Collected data
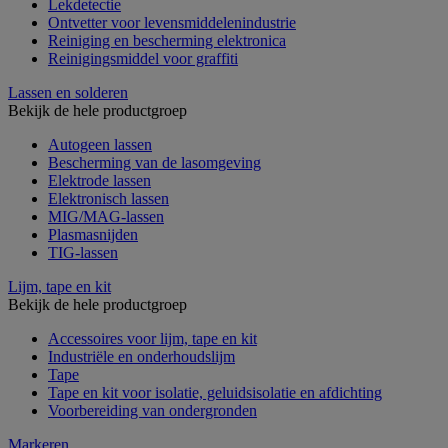
Lekdetectie
Ontvetter voor levensmiddelenindustrie
Reiniging en bescherming elektronica
Reinigingsmiddel voor graffiti
Lassen en solderen
Bekijk de hele productgroep
Autogeen lassen
Bescherming van de lasomgeving
Elektrode lassen
Elektronisch lassen
MIG/MAG-lassen
Plasmasnijden
TIG-lassen
Lijm, tape en kit
Bekijk de hele productgroep
Accessoires voor lijm, tape en kit
Industriële en onderhoudslijm
Tape
Tape en kit voor isolatie, geluidsisolatie en afdichting
Voorbereiding van ondergronden
Markeren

WORK TO COMPLETE: Give back, unchanged, every line from the one with "Bescherming van de lasomgeving" to the end of the entries above.

EXERCISE RESPONSE:
Bescherming van de lasomgeving
Elektrode lassen
Elektronisch lassen
MIG/MAG-lassen
Plasmasnijden
TIG-lassen
Lijm, tape en kit
Bekijk de hele productgroep
Accessoires voor lijm, tape en kit
Industriële en onderhoudslijm
Tape
Tape en kit voor isolatie, geluidsisolatie en afdichting
Voorbereiding van ondergronden
Markeren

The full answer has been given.